Sunday 1 December 2013

The Music Room - Twerking my way back to you (or 'Sex and the CD')


Sex and music have been splashed all over the news recently. From the implausibly named Robin Thicke with his unsavoury lyrics and scantily clad friends to someone who used to be teen heroine Hannah Montana brazenly 'Twerking' with implausibly named Robin at the MTV awards. At this point, for readers over the age of 22 I'd better explain that 'Twerking' is defined in the indispensable Urban Dictionary as, 'basically a slutty dance'. In fact the delightfully named triple album 'Twerk It' is currently riding high in the UK hit parade. It features the aforementioned Robin Thicke and Miley Cyrus and, it probably goes without saying, Little Mix. 60 tunes, old and new, tailor made for twerking to.

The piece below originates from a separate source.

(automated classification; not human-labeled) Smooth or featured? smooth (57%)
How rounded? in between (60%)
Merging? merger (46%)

This preponderance of sex and music made me (and Sinead O'Connor and Annie Lennox) wonder whether it’s a new phenomenon. Is music any more sexually explicit now than it was when we were all knee-high to grasshoppers?

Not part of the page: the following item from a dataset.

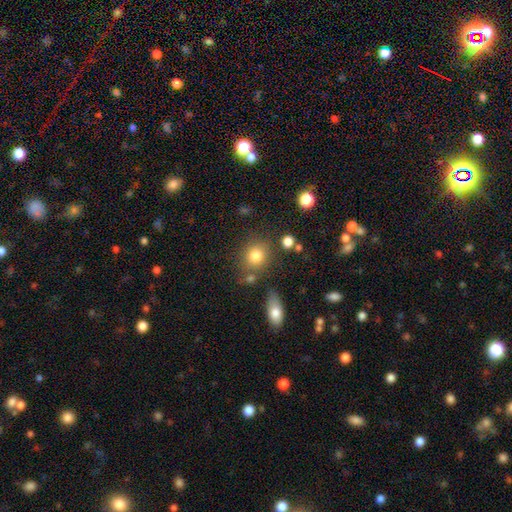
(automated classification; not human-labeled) Smooth or featured? smooth (81%)
How rounded? round (73%)
Merging? none (72%)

'Absolutely not' I hear most of you shout. Sex and music have been inextricably linked ever since Adam realised that being in a band was the fastest way to get into Eve's fig leaf. Of course it was a while before he found any bandmates, and when he eventually did they were brothers, and everyone knows what happens when you have brothers in a band.

If you don't believe that sex and music have been inextricably linked since the very dawn of time then here’s the proof. 22 years ago the UK number one single was ‘I Wanna Sex You Up’. And what do you think Marvin, to whom Robin has been implausibly linked, was singing about on ‘Let's Get it on’? Do you have any idea what Bill Haley, and Big Joe Turner before him, was referring to when singing, 59 years ago, about a one-eyed cat in ‘Shake, Rattle and Roll’?
And what about Tommy McClennan’s 72-year old blues (and carpentry) classic ‘Cross Cut Saw Blues’, which opens with the immortal lines;

‘I’m a crosscut saw, drag me ‘cross your log,
I’m a crosscut saw, drag me ‘cross you log,
Babe I’ll cut your wood so easy,
You can’t help say “hot dog”’!

There have admittedly been recent subtle changes, however. Changes that were set in motion by Madonna and carried forward by Britney Spears and Christina Aguilera. Changes that resulted in the more explicit becoming more mainstream. I’m also thinking at this point of Britney Spears video for ‘Toxic’. As I often do.

Ultimately though, popular music is all about rebellion, about shocking adults. In many ways that’s the whole point of it. Consider Little Richard’s lyrics and sexual ambiguity. Or maybe Elvis Presley’s hips. Or how about the ‘in your face’ attitude towards drug taking that pervaded the late 1960s (and the club culture of the late 1980s). Or possibly the long hair and make-up so beloved of the finest proponents of glam rock. Or David Bowie, not sure if he’s a boy or a girl. Even the anti-establishment stance and lack of accepted musical talent of Punk, so shocking that ‘God Save The Queen’ wasn’t allowed to reach the top of the charts.


Hopefully you’re starting to get the picture now. Miley and Robin’s antics are designed, and even literally choreographed to shock. So if you feel outraged by their attention-seeking behaviour, then their plans have well and truly worked.